:: ASSIGNED TASK ::
Every entry is to be restated exactly; pictures are not part of the copy.

:: RECORDED INFORMATION ::
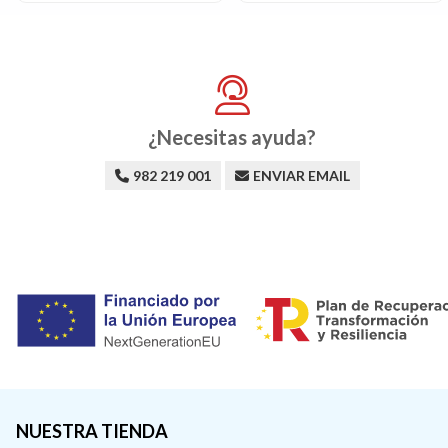
¿Necesitas ayuda?
982 219 001
ENVIAR EMAIL
NUESTRA TIENDA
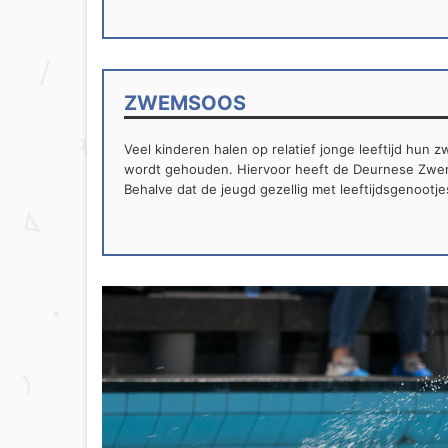
ZWEMSOOS
Veel kinderen halen op relatief jonge leeftijd hun
wordt gehouden. Hiervoor heeft de Deurnese Zwem
Behalve dat de jeugd gezellig met leeftijdsgenootj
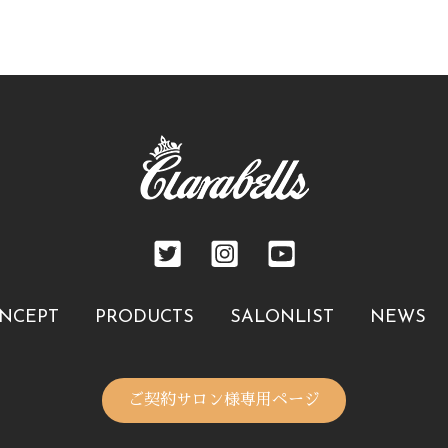
NCEPT
PRODUCTS
SALONLIST
NEWS
ご契約サロン様専用ページ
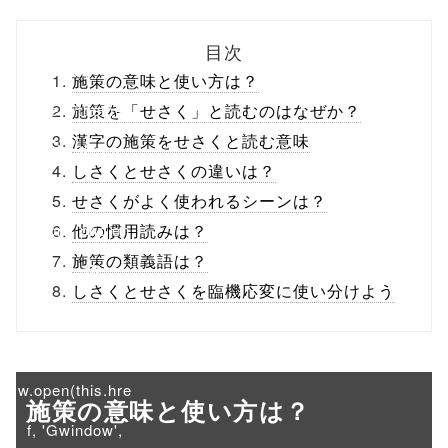
biz.jp/public_ht
目次
ml/wp-
施策の意味と使い方は？
content/themes
施策を「せさく」と読むのはなぜか？
漢字の施策をせさくと読む意味
/tapbiz_theme/
しさくとせさくの違いは？
parts/sns-
せさくがよく使われるシーンは？
buttons.php on
他の慣用読みは？
施策の類義語は？
line
10
しさくとせさくを臨機応変に使い分けよう
/1031832"
onclick="windo
w.open(this.hre
施策の意味と使い方は？
f, 'Gwindow',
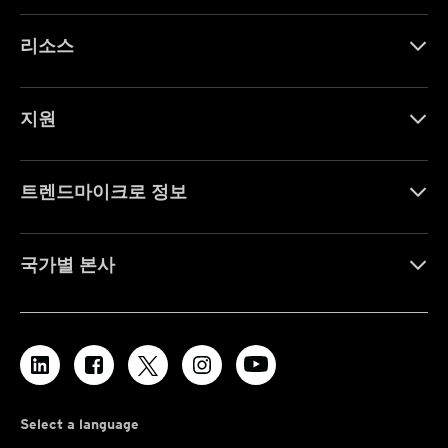
리소스
지원
트렌드마이크로 정보
국가별 본사
Select a language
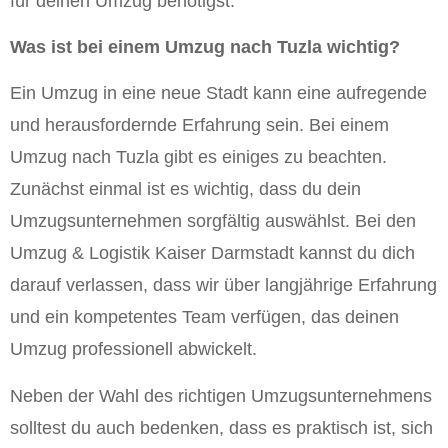
für deinen Umzug benötigst.
Was ist bei einem Umzug nach Tuzla wichtig?
Ein Umzug in eine neue Stadt kann eine aufregende
und herausfordernde Erfahrung sein. Bei einem
Umzug nach Tuzla gibt es einiges zu beachten.
Zunächst einmal ist es wichtig, dass du dein
Umzugsunternehmen sorgfältig auswählst. Bei den
Umzug & Logistik Kaiser Darmstadt kannst du dich
darauf verlassen, dass wir über langjährige Erfahrung
und ein kompetentes Team verfügen, das deinen
Umzug professionell abwickelt.
Neben der Wahl des richtigen Umzugsunternehmens
solltest du auch bedenken, dass es praktisch ist, sich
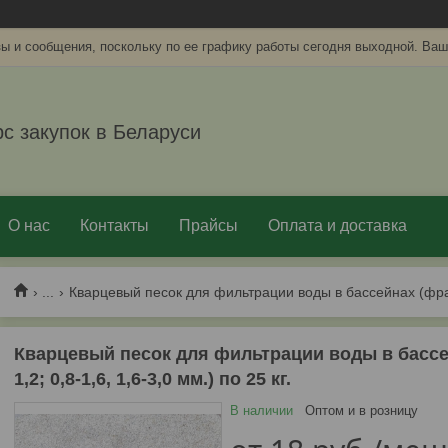
ы и сообщения, поскольку по ее графику работы сегодня выходной. Ваш
рс закупок в Беларуси
О нас
Контакты
Прайсы
Оплата и доставка
...
Кварцевый песок для фильтрации воды в бассейн
1,2; 0,8-1,6, 1,6-3,0 мм.) по 25 кг.
В наличии
Оптом и в розницу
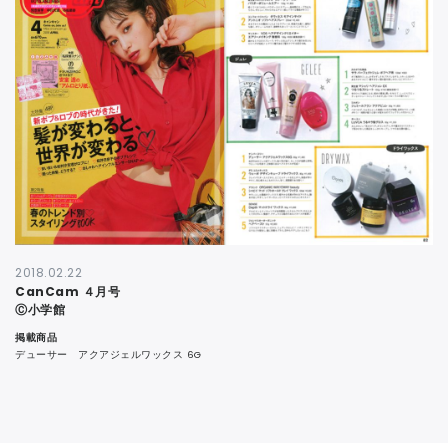
CONTACT
2018.02.22
CanCam ４月号
Ⓒ小学館
掲載商品
デューサー アクアジェルワックス 6G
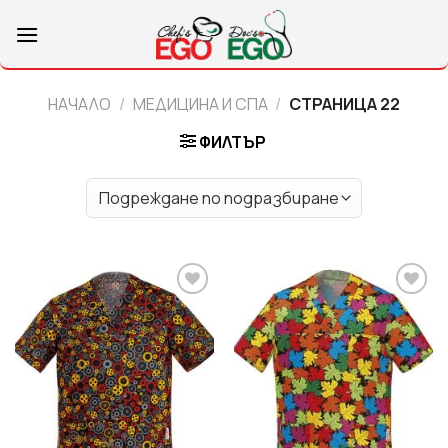
Skip
to
content
НАЧАЛО
/
МЕДИЦИНА И СПА
/
СТРАНИЦА 22
ФИЛТЪР
Add to
Add to
wishlist
wishlist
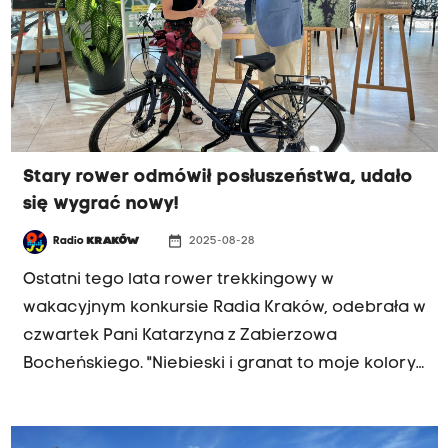
Stary rower odmówił posłuszeństwa, udało
się wygrać nowy!
date_range
Radio
KRAKÓW
2025-08-28
Ostatni tego lata rower trekkingowy w
wakacyjnym konkursie Radia Kraków, odebrała w
czwartek Pani Katarzyna z Zabierzowa
Bocheńskiego. "Niebieski i granat to moje kolory,
a teraz mam nawet rower w tym odcieniu" -
emocjonowała się. Zwycięską rymowankę o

:: SOLUTION TO THE PROBLEM ::
¿Necesitas ayuda?
982 219 001
ENVIAR EMAIL
NUESTRA TIENDA
ZWEMSOOS
Veel kinderen halen op relatief jonge leeftijd hun
wordt gehouden. Hiervoor heeft de Deurnese Zwem
Behalve dat de jeugd gezellig met leeftijdsgenootj
NCEPT
PRODUCTS
SALONLIST
NEWS
ご契約サロン様専用ページ
biz.jp/public_ht
目次
ml/wp-
施策の意味と使い方は？
content/themes
施策を「せさく」と読むのはなぜか？
漢字の施策をせさくと読む意味
/tapbiz_theme/
しさくとせさくの違いは？
parts/sns-
せさくがよく使われるシーンは？
buttons.php on
他の慣用読みは？
施策の類義語は？
line
10
しさくとせさくを臨機応変に使い分けよう
/1031832"
onclick="windo
w.open(this.hre
施策の意味と使い方は？
f, 'Gwindow',
리소스
지원
트렌드마이크로 정보
국가별 본사
Select a language
für deinen Umzug benötigst.
Was ist bei einem Umzug nach Tuzla wichtig?
Ein Umzug in eine neue Stadt kann eine aufregende
und herausfordernde Erfahrung sein. Bei einem
Umzug nach Tuzla gibt es einiges zu beachten.
Zunächst einmal ist es wichtig, dass du dein
Umzugsunternehmen sorgfältig auswählst. Bei den
Umzug & Logistik Kaiser Darmstadt kannst du dich
darauf verlassen, dass wir über langjährige Erfahrung
und ein kompetentes Team verfügen, das deinen
Umzug professionell abwickelt.
Neben der Wahl des richtigen Umzugsunternehmens
solltest du auch bedenken, dass es praktisch ist, sich
ы и сообщения, поскольку по ее графику работы сегодня выходной. Ваш
рс закупок в Беларуси
О нас
Контакты
Прайсы
Оплата и доставка
...
Кварцевый песок для фильтрации воды в бассейн
1,2; 0,8-1,6, 1,6-3,0 мм.) по 25 кг.
В наличии
Оптом и в розницу
CONTACT
2018.02.22
CanCam ４月号
Ⓒ小学館
掲載商品
デューサー アクアジェルワックス 6G
Skip
to
content
НАЧАЛО
/
МЕДИЦИНА И СПА
/
СТРАНИЦА 22
ФИЛТЪР
Add to
Add to
wishlist
wishlist
Stary rower odmówił posłuszeństwa, udało
się wygrać nowy!
date_range
Radio
KRAKÓW
2025-08-28
Ostatni tego lata rower trekkingowy w
wakacyjnym konkursie Radia Kraków, odebrała w
czwartek Pani Katarzyna z Zabierzowa
Bocheńskiego. "Niebieski i granat to moje kolory,
a teraz mam nawet rower w tym odcieniu" -
emocjonowała się. Zwycięską rymowankę o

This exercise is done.